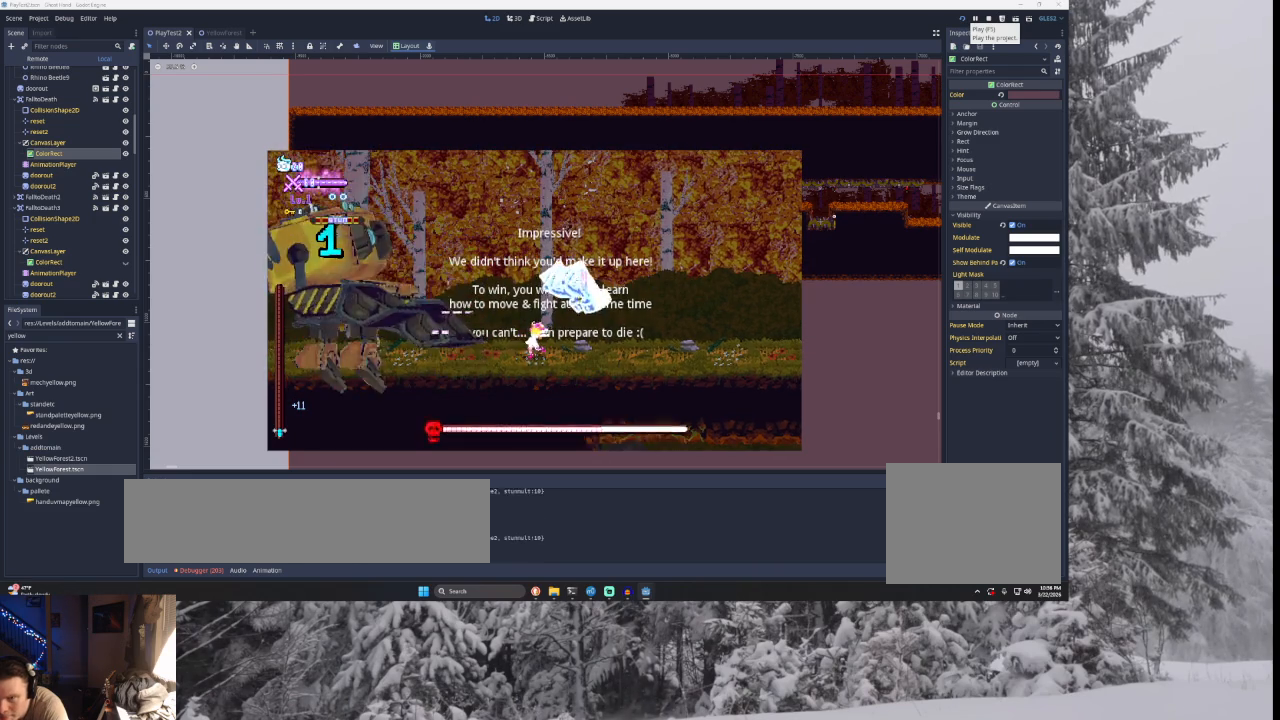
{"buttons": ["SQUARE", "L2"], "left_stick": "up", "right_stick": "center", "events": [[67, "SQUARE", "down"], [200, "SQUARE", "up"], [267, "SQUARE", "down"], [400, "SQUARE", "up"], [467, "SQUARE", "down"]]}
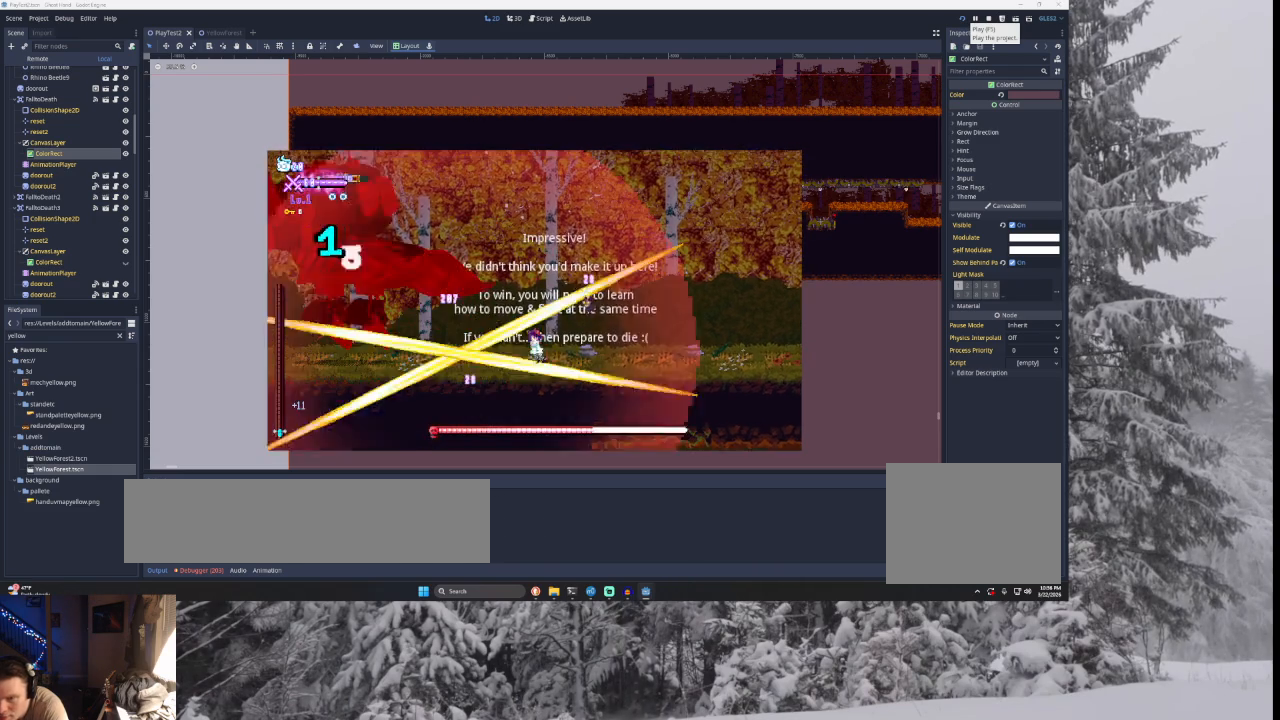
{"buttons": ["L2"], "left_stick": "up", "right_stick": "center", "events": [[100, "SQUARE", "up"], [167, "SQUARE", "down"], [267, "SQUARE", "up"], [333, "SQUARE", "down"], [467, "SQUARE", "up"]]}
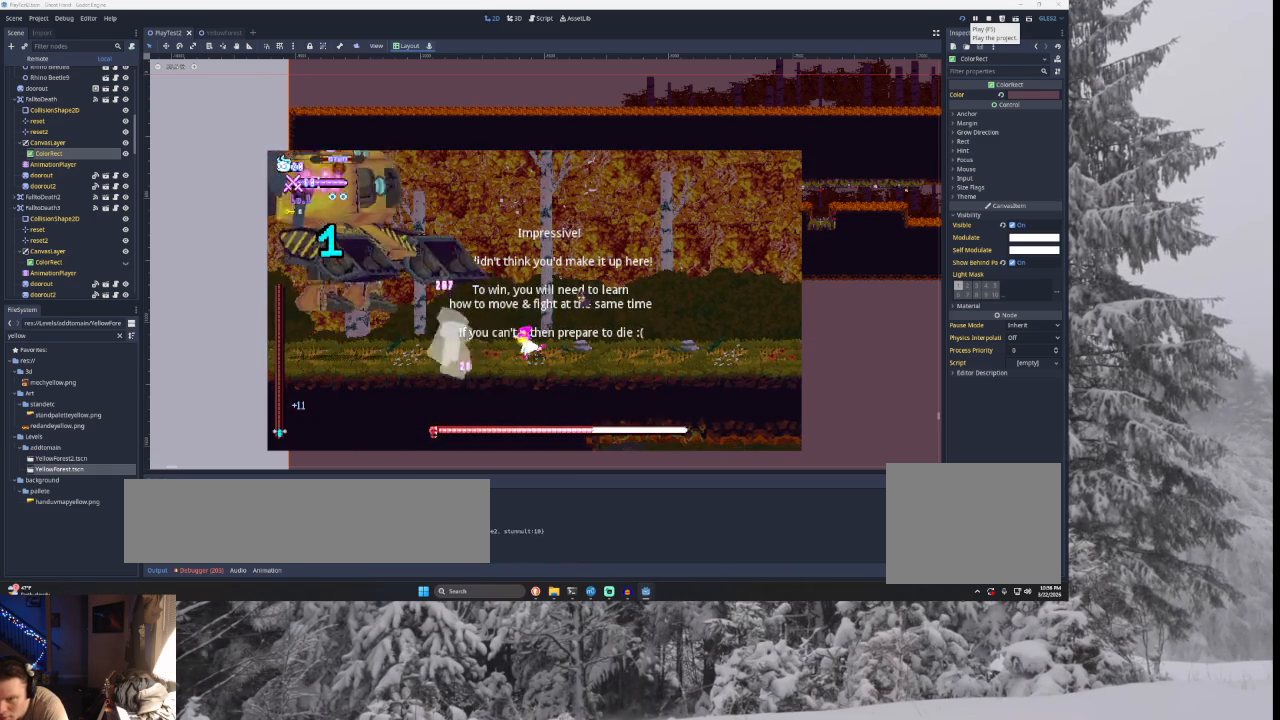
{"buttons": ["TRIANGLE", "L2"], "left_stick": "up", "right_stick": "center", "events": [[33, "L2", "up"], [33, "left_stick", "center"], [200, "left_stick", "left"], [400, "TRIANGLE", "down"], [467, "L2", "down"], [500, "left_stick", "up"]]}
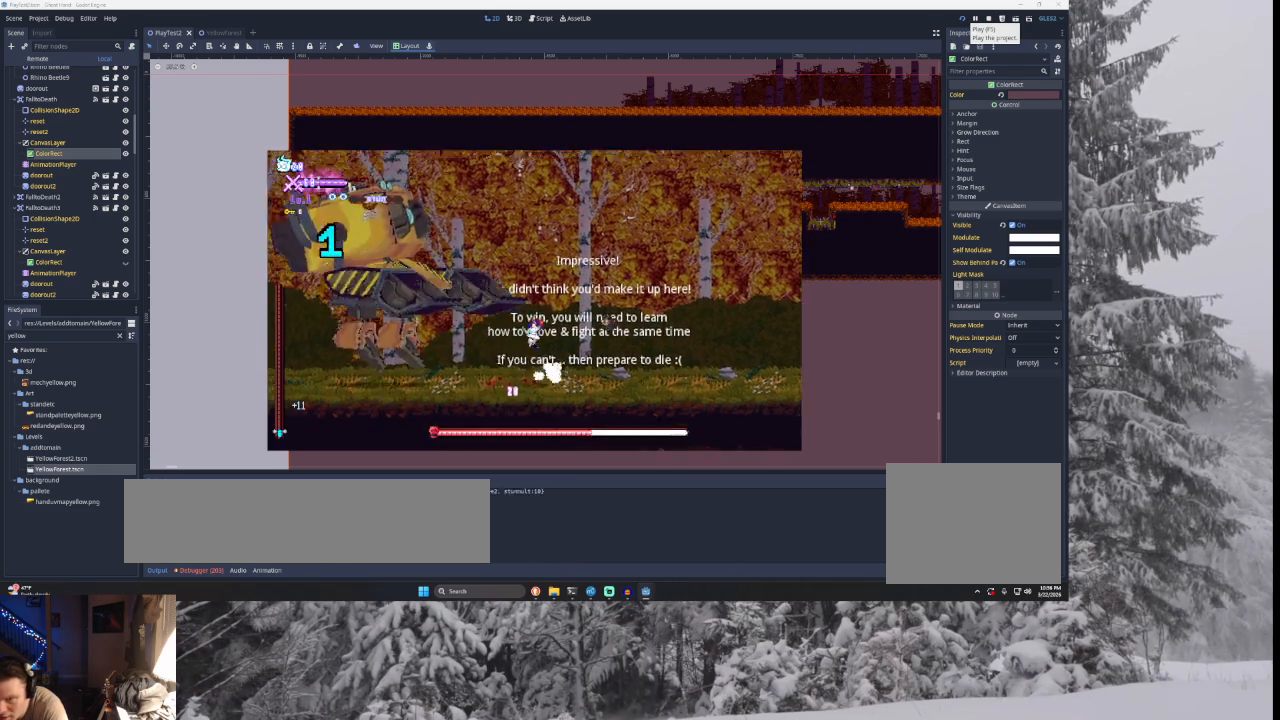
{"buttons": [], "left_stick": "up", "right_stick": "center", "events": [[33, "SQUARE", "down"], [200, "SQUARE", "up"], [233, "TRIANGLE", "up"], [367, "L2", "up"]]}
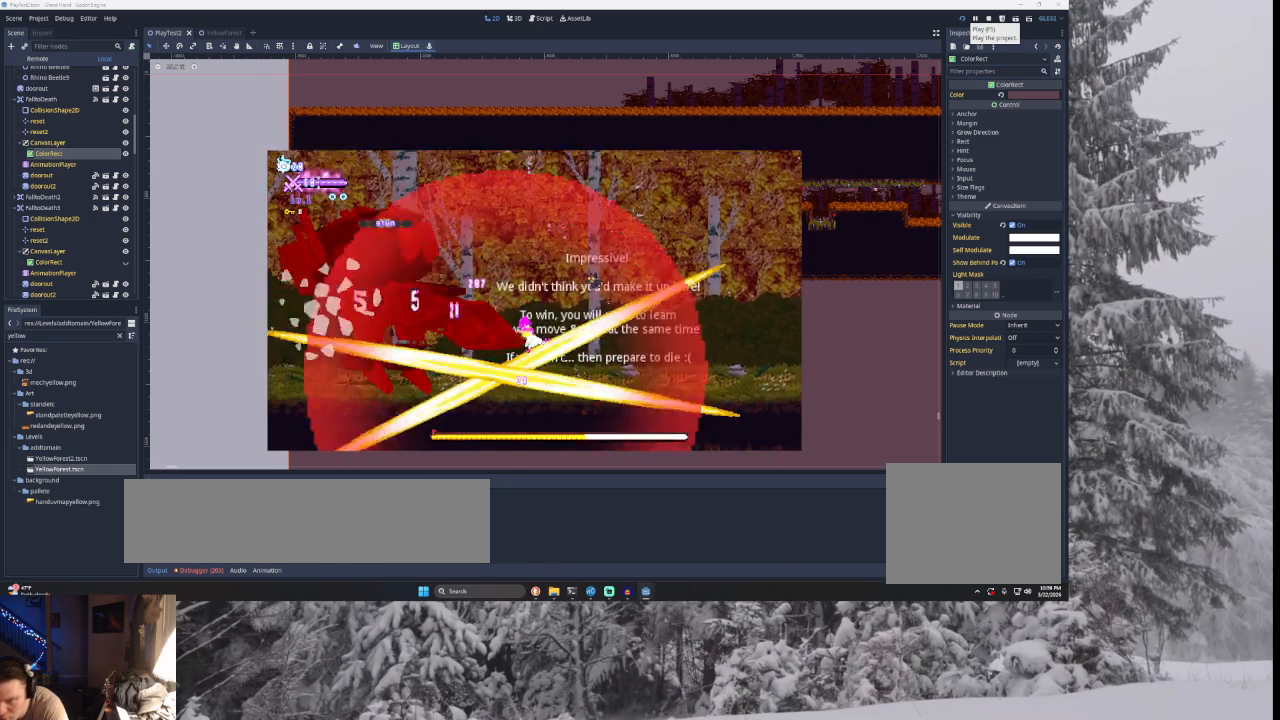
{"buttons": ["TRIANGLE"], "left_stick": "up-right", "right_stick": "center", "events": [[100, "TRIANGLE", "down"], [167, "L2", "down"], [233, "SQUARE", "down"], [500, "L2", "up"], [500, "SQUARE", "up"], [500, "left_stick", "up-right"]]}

┄┄┄┄┄┄┄┄┄┄┄┄┄┄┄┄┄┄┄┄

Lines holding "TRIANGLE": copy each one from the records above.

{"buttons": ["TRIANGLE", "L2"], "left_stick": "up", "right_stick": "center", "events": [[33, "L2", "up"], [33, "left_stick", "center"], [200, "left_stick", "left"], [400, "TRIANGLE", "down"], [467, "L2", "down"], [500, "left_stick", "up"]]}
{"buttons": [], "left_stick": "up", "right_stick": "center", "events": [[33, "SQUARE", "down"], [200, "SQUARE", "up"], [233, "TRIANGLE", "up"], [367, "L2", "up"]]}
{"buttons": ["TRIANGLE"], "left_stick": "up-right", "right_stick": "center", "events": [[100, "TRIANGLE", "down"], [167, "L2", "down"], [233, "SQUARE", "down"], [500, "L2", "up"], [500, "SQUARE", "up"], [500, "left_stick", "up-right"]]}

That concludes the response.